Фридрих успел заметить идеально сидящий темно-синий костюм с поясом и отделкой. Резчик вновь закрыл и открыл глаза. Женщина продолжала приближаться к нему по коридору.
Потом невысокий худощавый мужчина средних лет встал перед ней, закрывая незнакомку от взглядов.
– Entschuldingung, нам здесь ждать доктора Фершуэра? – спросил он.
Но Фридрих не нашелся с ответом. Он ничего не соображал. Никакого доктора Фершуэра он не знает, разве нет?
В этот момент из противоположного конца коридора к ним торопливо направилась бледная, взволнованная медсестра в халате.
– Доктор Крамер… прошу прощения, вы повернули не в тот коридор. К доктору Фершуэру сюда. – И украдкой взглянув на Фридриха, она поспешно увела мужчину с редеющими седыми волосами и юную красавицу туда, откуда они пришли.
– Лия! – прошептал Фридрих. – Лия! – уже громче позвал он.
Женщина в костюме с поясом обернулась. Он с надеждой шагнул вперед, но в глазах красавицы не было узнавания. Медсестра схватила женщину за руку и потянула ее по коридору, в открытую дверь.
Мгновение Фридрих не знал, как поступить. Может быть, стоило пойти следом? Но тут распахнулась дверь ближайшей смотровой и к нему в объятия бросилась его жена: убитая горем, с растрепанными косами.
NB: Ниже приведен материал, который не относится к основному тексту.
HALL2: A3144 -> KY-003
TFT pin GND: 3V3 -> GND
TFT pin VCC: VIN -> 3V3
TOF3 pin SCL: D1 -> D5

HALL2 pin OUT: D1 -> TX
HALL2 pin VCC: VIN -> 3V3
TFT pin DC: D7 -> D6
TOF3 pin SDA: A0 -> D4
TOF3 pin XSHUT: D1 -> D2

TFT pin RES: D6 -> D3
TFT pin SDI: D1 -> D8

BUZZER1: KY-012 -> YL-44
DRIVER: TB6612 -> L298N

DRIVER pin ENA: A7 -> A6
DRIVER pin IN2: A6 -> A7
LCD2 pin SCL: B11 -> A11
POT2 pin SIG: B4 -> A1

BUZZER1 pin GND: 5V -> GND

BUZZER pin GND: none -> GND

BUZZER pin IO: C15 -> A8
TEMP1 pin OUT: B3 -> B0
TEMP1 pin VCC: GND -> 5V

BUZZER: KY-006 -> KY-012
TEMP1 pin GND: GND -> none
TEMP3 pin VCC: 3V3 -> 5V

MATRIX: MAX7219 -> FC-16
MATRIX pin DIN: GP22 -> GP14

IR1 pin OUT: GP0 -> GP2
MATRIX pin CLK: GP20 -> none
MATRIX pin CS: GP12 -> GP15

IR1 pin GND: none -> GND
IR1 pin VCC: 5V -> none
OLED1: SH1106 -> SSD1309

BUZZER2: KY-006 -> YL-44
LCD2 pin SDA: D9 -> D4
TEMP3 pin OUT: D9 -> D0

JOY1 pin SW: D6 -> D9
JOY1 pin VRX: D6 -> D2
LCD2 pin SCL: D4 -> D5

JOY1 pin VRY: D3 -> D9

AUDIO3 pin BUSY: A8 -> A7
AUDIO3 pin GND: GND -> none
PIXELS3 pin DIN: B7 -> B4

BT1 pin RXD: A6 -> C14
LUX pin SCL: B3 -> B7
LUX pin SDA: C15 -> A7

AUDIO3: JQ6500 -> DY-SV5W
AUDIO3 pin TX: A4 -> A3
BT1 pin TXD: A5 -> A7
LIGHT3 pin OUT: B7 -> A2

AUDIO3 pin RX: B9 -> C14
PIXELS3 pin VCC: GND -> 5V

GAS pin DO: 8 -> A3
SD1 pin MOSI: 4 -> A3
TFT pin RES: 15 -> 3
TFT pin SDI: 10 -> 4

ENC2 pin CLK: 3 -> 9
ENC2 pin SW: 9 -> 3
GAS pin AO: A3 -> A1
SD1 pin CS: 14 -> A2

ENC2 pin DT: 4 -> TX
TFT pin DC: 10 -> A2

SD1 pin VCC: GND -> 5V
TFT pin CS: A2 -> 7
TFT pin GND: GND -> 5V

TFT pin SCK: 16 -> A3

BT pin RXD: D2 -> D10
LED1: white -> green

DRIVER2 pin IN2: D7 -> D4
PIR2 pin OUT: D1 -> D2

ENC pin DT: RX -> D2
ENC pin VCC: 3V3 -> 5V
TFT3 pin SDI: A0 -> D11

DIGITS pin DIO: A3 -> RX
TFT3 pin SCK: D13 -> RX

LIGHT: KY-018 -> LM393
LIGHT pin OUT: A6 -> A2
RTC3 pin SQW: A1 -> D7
Герхард Шлик достал из серебряного портсигара сигарету и поднес драгоценный табак к носу. Он умел ценить маленькие радости, которые давала служба в СС – хорошую еду, отличное вино, красивых женщин. Время от времени ему перепадал также настоящий американский табак.
Мужчина улыбнулся, закурив, с удовольствием не спеша затянулся. После сегодняшнего вечера он надеялся пополнить свои запасы по крайней мере двумя пунктами из перечисленного: табаком и женщинами. Остальному – свое время. Герхард взглянул на собственное отражение. Более чем удовлетворенный увиденным, он расправил плечи, поправил форменный китель. Потом посмотрел на часы; его губы зловеще сжались.
– Кристина! – зарычал он.
Им нельзя было опаздывать – только не сегодня. Там будут все офицеры СС, занимающие более-менее видное положение, включая Гиммлера, а также все литераторы Нацистской партии. Не будет только самого фюрера, и Герхард был уверен, что это, несомненно, какой-то хитрый пропагандистский ход, задуманный Геббельсом.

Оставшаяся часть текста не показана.